◆ **Aim of the task**: Would you please return the lines of the entries below starting at the line that has "职测分数, 桂众: 102.9 -> 130" and ending at the line that has "Mean Photospheric Magnetic Free Energy, 2015/10/17 03:34: 1434", both included, exactly as they are?

◆ **Available data**:
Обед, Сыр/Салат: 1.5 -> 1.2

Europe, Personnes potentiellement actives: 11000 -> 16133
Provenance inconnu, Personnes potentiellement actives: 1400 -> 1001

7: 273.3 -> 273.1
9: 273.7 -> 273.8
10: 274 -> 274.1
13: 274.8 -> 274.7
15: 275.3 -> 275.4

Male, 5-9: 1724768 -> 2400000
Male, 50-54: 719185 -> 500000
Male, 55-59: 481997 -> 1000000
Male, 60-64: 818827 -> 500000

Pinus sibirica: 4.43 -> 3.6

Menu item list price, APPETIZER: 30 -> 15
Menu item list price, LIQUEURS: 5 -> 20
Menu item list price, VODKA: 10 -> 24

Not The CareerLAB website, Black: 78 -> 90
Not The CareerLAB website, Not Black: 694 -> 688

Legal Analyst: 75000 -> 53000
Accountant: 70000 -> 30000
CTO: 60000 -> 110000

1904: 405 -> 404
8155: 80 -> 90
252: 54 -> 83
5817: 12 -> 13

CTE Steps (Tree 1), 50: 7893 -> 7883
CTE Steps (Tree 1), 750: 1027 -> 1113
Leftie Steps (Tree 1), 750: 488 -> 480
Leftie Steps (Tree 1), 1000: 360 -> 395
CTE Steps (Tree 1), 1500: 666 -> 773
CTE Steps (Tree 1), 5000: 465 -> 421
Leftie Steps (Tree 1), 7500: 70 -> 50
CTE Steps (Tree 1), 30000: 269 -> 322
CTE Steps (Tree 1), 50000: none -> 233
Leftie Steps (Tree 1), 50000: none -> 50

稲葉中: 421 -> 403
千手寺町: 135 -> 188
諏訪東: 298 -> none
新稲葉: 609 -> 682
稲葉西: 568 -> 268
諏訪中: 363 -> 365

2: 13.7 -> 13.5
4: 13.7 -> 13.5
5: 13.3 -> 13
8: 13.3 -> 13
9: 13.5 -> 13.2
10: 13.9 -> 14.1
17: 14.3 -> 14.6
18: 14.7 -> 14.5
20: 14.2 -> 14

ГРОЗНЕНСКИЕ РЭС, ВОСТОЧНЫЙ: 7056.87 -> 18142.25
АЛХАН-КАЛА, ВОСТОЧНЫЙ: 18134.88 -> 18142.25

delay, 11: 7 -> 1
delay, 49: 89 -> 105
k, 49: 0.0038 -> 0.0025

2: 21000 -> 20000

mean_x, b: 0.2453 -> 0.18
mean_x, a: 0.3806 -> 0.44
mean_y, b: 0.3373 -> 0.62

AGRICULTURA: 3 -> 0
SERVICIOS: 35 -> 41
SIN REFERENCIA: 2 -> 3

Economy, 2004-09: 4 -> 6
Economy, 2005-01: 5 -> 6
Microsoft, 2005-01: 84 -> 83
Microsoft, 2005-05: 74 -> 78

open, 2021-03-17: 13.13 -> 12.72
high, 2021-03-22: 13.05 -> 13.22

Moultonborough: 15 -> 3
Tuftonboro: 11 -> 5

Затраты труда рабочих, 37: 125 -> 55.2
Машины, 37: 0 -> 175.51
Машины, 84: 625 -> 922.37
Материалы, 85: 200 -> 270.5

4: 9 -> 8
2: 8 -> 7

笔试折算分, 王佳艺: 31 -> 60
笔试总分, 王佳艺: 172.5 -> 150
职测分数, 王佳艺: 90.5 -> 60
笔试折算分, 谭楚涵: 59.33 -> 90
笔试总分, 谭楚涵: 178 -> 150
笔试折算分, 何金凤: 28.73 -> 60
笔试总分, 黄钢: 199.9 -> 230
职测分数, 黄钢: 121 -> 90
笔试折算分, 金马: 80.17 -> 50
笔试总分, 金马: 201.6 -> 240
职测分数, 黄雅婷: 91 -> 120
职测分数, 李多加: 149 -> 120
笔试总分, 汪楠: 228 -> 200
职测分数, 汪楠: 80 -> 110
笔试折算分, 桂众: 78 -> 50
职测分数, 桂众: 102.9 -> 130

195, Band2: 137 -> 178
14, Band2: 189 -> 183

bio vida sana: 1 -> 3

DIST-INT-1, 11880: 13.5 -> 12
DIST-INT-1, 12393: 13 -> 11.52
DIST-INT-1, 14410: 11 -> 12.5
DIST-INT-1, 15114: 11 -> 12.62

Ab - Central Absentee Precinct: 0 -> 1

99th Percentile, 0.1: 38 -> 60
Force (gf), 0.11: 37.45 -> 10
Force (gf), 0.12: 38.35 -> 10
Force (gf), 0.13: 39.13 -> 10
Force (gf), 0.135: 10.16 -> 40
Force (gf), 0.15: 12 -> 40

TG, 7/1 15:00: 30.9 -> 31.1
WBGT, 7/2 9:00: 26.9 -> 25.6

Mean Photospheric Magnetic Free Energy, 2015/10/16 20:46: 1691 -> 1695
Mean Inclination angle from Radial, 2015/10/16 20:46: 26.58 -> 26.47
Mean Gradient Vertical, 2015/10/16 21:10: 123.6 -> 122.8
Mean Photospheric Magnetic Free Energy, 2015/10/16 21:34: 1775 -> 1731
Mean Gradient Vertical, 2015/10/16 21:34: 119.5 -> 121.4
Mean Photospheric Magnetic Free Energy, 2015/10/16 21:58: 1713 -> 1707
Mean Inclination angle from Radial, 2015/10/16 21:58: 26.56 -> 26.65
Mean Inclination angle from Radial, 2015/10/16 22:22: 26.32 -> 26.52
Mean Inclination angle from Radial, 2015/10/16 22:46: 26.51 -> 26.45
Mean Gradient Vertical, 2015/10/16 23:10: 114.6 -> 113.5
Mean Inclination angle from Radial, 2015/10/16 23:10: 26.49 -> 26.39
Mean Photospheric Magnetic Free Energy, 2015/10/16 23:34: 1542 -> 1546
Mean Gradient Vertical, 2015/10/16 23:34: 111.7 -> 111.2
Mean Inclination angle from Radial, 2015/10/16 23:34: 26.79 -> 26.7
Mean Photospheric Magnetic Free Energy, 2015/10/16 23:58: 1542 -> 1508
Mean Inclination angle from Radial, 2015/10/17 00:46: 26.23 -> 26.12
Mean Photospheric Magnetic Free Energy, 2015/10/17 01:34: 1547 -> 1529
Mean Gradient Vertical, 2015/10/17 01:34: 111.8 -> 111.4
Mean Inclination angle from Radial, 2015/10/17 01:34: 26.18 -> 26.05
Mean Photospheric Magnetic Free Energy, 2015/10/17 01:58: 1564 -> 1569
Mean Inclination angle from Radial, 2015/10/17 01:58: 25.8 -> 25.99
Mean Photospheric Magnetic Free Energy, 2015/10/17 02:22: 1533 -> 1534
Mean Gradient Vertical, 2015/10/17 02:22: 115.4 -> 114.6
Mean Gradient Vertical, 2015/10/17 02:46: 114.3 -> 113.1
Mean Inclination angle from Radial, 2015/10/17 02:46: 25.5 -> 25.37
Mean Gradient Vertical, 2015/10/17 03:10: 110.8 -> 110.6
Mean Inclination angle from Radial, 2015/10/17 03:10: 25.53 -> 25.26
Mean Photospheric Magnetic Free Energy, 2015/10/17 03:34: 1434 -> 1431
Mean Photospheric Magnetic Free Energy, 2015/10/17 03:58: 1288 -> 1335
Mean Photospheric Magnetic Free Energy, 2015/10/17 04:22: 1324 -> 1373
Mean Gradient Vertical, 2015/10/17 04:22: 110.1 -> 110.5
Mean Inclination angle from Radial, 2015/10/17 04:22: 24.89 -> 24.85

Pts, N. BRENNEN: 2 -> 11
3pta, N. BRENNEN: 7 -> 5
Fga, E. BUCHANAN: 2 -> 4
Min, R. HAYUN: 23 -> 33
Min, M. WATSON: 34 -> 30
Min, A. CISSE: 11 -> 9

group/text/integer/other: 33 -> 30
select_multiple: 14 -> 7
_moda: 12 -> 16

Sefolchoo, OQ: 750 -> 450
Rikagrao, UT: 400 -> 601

◆ **Task answer**:
职测分数, 桂众: 102.9 -> 130

195, Band2: 137 -> 178
14, Band2: 189 -> 183

bio vida sana: 1 -> 3

DIST-INT-1, 11880: 13.5 -> 12
DIST-INT-1, 12393: 13 -> 11.52
DIST-INT-1, 14410: 11 -> 12.5
DIST-INT-1, 15114: 11 -> 12.62

Ab - Central Absentee Precinct: 0 -> 1

99th Percentile, 0.1: 38 -> 60
Force (gf), 0.11: 37.45 -> 10
Force (gf), 0.12: 38.35 -> 10
Force (gf), 0.13: 39.13 -> 10
Force (gf), 0.135: 10.16 -> 40
Force (gf), 0.15: 12 -> 40

TG, 7/1 15:00: 30.9 -> 31.1
WBGT, 7/2 9:00: 26.9 -> 25.6

Mean Photospheric Magnetic Free Energy, 2015/10/16 20:46: 1691 -> 1695
Mean Inclination angle from Radial, 2015/10/16 20:46: 26.58 -> 26.47
Mean Gradient Vertical, 2015/10/16 21:10: 123.6 -> 122.8
Mean Photospheric Magnetic Free Energy, 2015/10/16 21:34: 1775 -> 1731
Mean Gradient Vertical, 2015/10/16 21:34: 119.5 -> 121.4
Mean Photospheric Magnetic Free Energy, 2015/10/16 21:58: 1713 -> 1707
Mean Inclination angle from Radial, 2015/10/16 21:58: 26.56 -> 26.65
Mean Inclination angle from Radial, 2015/10/16 22:22: 26.32 -> 26.52
Mean Inclination angle from Radial, 2015/10/16 22:46: 26.51 -> 26.45
Mean Gradient Vertical, 2015/10/16 23:10: 114.6 -> 113.5
Mean Inclination angle from Radial, 2015/10/16 23:10: 26.49 -> 26.39
Mean Photospheric Magnetic Free Energy, 2015/10/16 23:34: 1542 -> 1546
Mean Gradient Vertical, 2015/10/16 23:34: 111.7 -> 111.2
Mean Inclination angle from Radial, 2015/10/16 23:34: 26.79 -> 26.7
Mean Photospheric Magnetic Free Energy, 2015/10/16 23:58: 1542 -> 1508
Mean Inclination angle from Radial, 2015/10/17 00:46: 26.23 -> 26.12
Mean Photospheric Magnetic Free Energy, 2015/10/17 01:34: 1547 -> 1529
Mean Gradient Vertical, 2015/10/17 01:34: 111.8 -> 111.4
Mean Inclination angle from Radial, 2015/10/17 01:34: 26.18 -> 26.05
Mean Photospheric Magnetic Free Energy, 2015/10/17 01:58: 1564 -> 1569
Mean Inclination angle from Radial, 2015/10/17 01:58: 25.8 -> 25.99
Mean Photospheric Magnetic Free Energy, 2015/10/17 02:22: 1533 -> 1534
Mean Gradient Vertical, 2015/10/17 02:22: 115.4 -> 114.6
Mean Gradient Vertical, 2015/10/17 02:46: 114.3 -> 113.1
Mean Inclination angle from Radial, 2015/10/17 02:46: 25.5 -> 25.37
Mean Gradient Vertical, 2015/10/17 03:10: 110.8 -> 110.6
Mean Inclination angle from Radial, 2015/10/17 03:10: 25.53 -> 25.26
Mean Photospheric Magnetic Free Energy, 2015/10/17 03:34: 1434 -> 1431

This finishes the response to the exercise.